I've been solving the following problem from the start of my general topology course, and I'd like to check if my answers are correct. The problem is:
Study if the following sets of subsets of $\mathbb{Z}$ are topologies or not:
- $\mathcal{A}_1=\{\emptyset,\{1,2\},\{1,2,3\},\{2,3,-4\},\{1,2,3,-4\},\mathbb{Z}\}$
- $\mathcal{A}_2=\{\emptyset\}\cup\{n\mathbb{Z}:n\in\mathbb{N}\}$
- $\mathcal{A}_3=\{A\subset\mathbb{Z}: 0 \in A\}$
- $\mathcal{A}_4=\{A\subset Z: A \text{ is infinite }\}\cup\{\emptyset\}$
My solutions (I concluded no one is a topology in $\mathbb{Z}$, all using the definition of topology):
- NOT, because $\{1,2\}\cap\{2,3,-4\}=\{2\}\notin \mathcal{A}_1.$
- NOT, because $\nexists\phantom{,} n\in\mathbb{N}: n\mathbb{Z}=3\mathbb{Z}\cup 7\mathbb{Z}$ (this is because $\text{gcd}(3,7)=1$, but $1\mathbb{Z}=\mathbb{Z}\neq3\mathbb{Z}\cup 7\mathbb{Z}$).

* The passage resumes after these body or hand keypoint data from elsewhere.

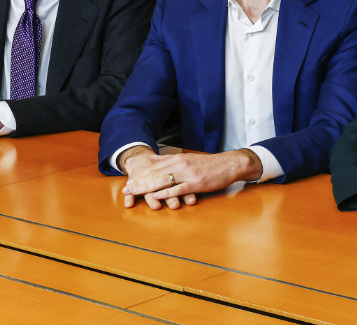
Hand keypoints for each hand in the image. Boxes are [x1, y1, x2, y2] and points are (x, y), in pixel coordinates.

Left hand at [121, 149, 260, 209]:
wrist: (230, 164)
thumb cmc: (210, 164)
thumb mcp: (188, 158)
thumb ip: (171, 160)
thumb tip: (153, 160)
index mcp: (178, 158)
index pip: (154, 167)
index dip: (140, 176)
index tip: (129, 183)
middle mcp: (180, 164)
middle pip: (155, 174)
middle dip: (139, 183)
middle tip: (126, 190)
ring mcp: (188, 174)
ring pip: (163, 180)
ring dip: (147, 188)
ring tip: (136, 194)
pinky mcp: (196, 183)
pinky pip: (177, 189)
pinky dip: (165, 193)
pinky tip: (155, 197)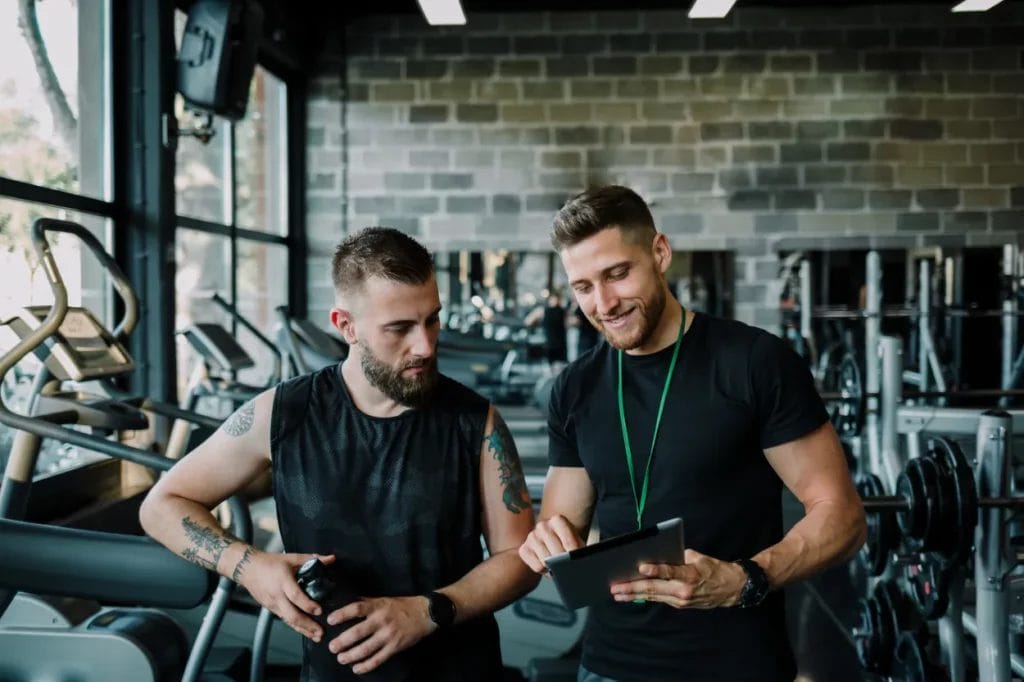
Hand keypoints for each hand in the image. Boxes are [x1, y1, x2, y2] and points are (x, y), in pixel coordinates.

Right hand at [238, 551, 334, 641]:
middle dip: (307, 625)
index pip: (295, 596)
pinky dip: (295, 626)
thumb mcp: (291, 558)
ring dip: (302, 629)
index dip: (308, 605)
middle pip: (291, 614)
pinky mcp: (271, 609)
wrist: (248, 569)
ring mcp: (273, 604)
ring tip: (316, 636)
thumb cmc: (270, 563)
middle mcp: (277, 595)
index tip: (319, 611)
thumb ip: (311, 559)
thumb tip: (331, 558)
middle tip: (320, 631)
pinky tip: (304, 631)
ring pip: (288, 621)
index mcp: (283, 581)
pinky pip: (284, 619)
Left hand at [326, 595, 433, 674]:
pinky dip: (366, 666)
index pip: (357, 609)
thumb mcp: (383, 600)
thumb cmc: (401, 606)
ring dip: (351, 656)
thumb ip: (366, 603)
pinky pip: (378, 659)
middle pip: (358, 632)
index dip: (342, 614)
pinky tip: (356, 668)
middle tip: (332, 647)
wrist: (425, 613)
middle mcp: (382, 620)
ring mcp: (389, 635)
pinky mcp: (395, 647)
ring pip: (366, 649)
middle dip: (342, 641)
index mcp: (378, 606)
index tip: (330, 620)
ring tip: (341, 658)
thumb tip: (346, 603)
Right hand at [518, 515, 583, 573]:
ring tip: (557, 563)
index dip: (574, 556)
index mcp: (558, 520)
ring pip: (546, 561)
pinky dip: (544, 570)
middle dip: (564, 563)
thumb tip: (575, 559)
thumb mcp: (577, 544)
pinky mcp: (524, 549)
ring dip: (554, 567)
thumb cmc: (568, 545)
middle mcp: (542, 525)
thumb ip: (577, 550)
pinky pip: (538, 567)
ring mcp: (532, 537)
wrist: (554, 545)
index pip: (569, 543)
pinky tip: (547, 564)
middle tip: (567, 564)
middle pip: (557, 553)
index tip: (577, 561)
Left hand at [609, 549, 747, 608]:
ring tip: (617, 594)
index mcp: (690, 575)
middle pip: (654, 588)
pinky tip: (631, 596)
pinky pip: (659, 599)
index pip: (669, 572)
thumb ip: (678, 556)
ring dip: (633, 595)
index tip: (640, 567)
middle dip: (632, 587)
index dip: (654, 570)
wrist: (732, 589)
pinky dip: (644, 597)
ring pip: (653, 596)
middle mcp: (684, 590)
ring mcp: (681, 600)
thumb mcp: (699, 557)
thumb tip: (658, 554)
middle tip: (615, 587)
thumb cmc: (714, 569)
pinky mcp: (680, 604)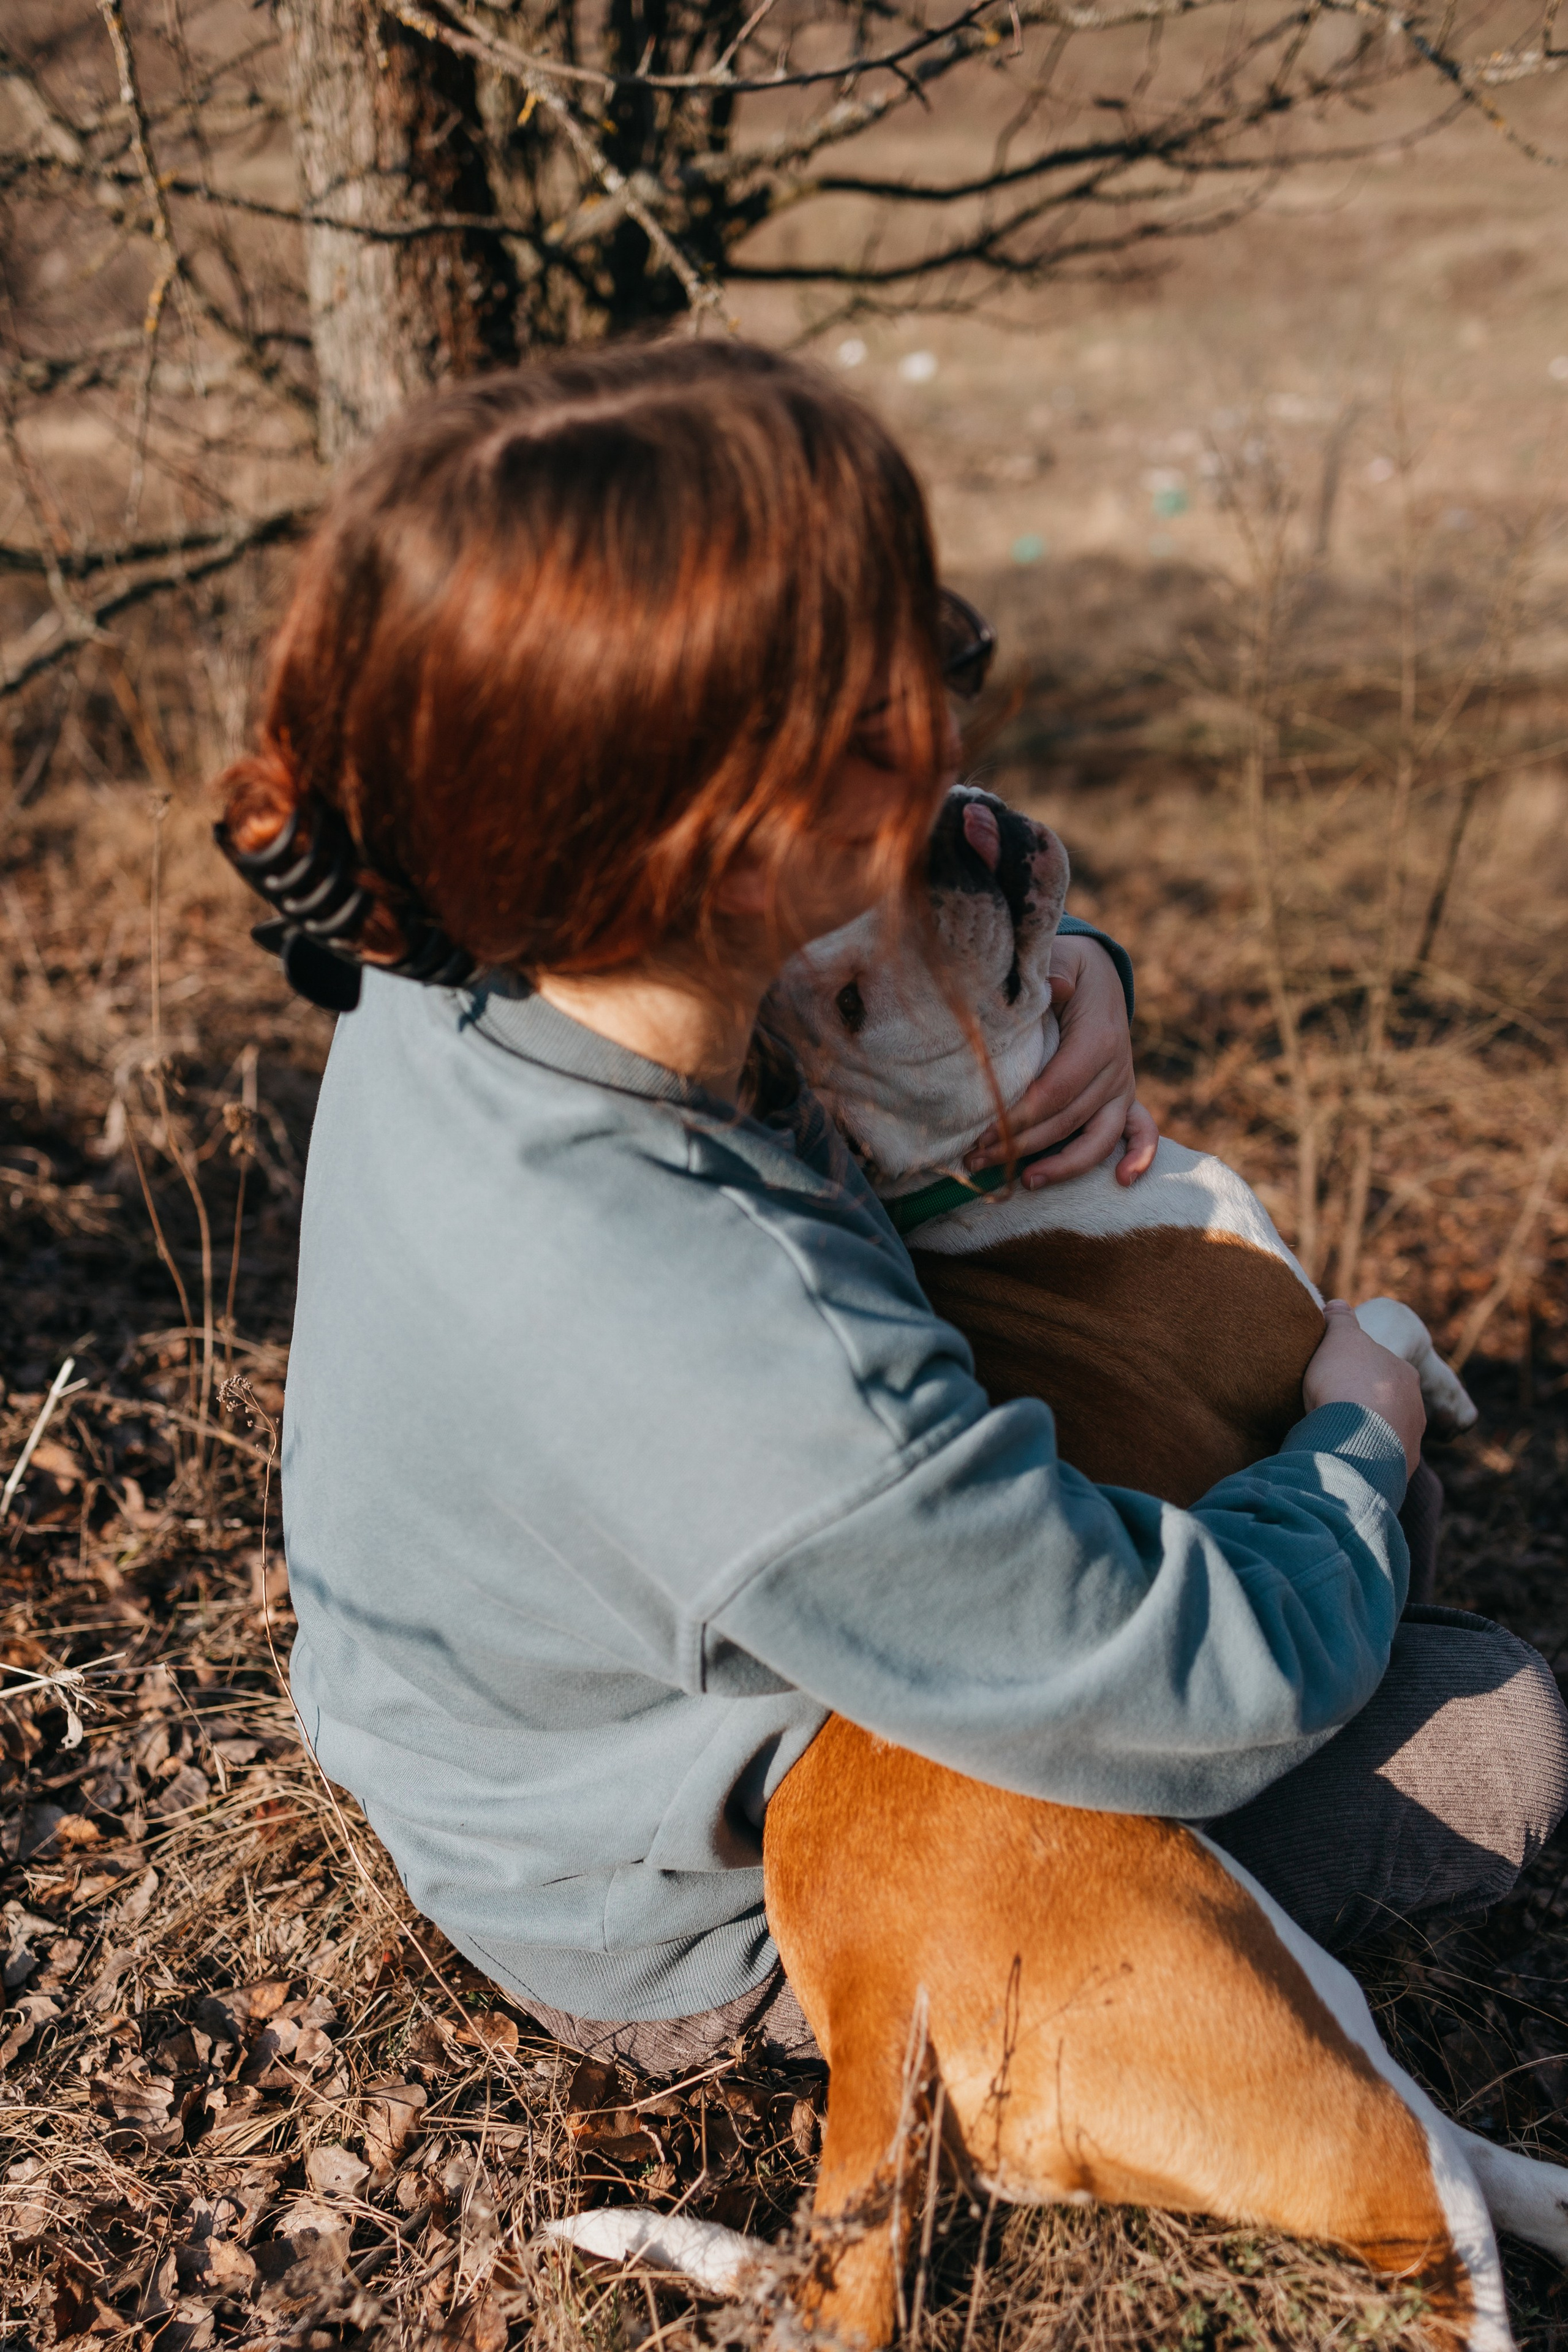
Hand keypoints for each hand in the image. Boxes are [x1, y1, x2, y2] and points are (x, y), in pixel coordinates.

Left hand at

- NOT, because $\emptyset\notin\mathcal{A}_3.$
- NOT, because if we consider the sets $$A=\{z\in\mathbb{Z} : z \text{ is even}\}$$ $$B=\{z\in\mathbb{Z} : z \text{ is odd}\}\cup \{2\},$$ it's clear that both $A,B\in\mathcal{A}_4$ because both are infinite sets, but $A\cap B=\{2\}$, hence we conclude that $A\cap B\notin\mathcal{A}_4$ (because $\{2\}$ is a finite set), so we conclude $\mathcal{A}_4$ is NOT a topology in $\mathbb{Z}$.
Are my solutions correct? Thanks in advance.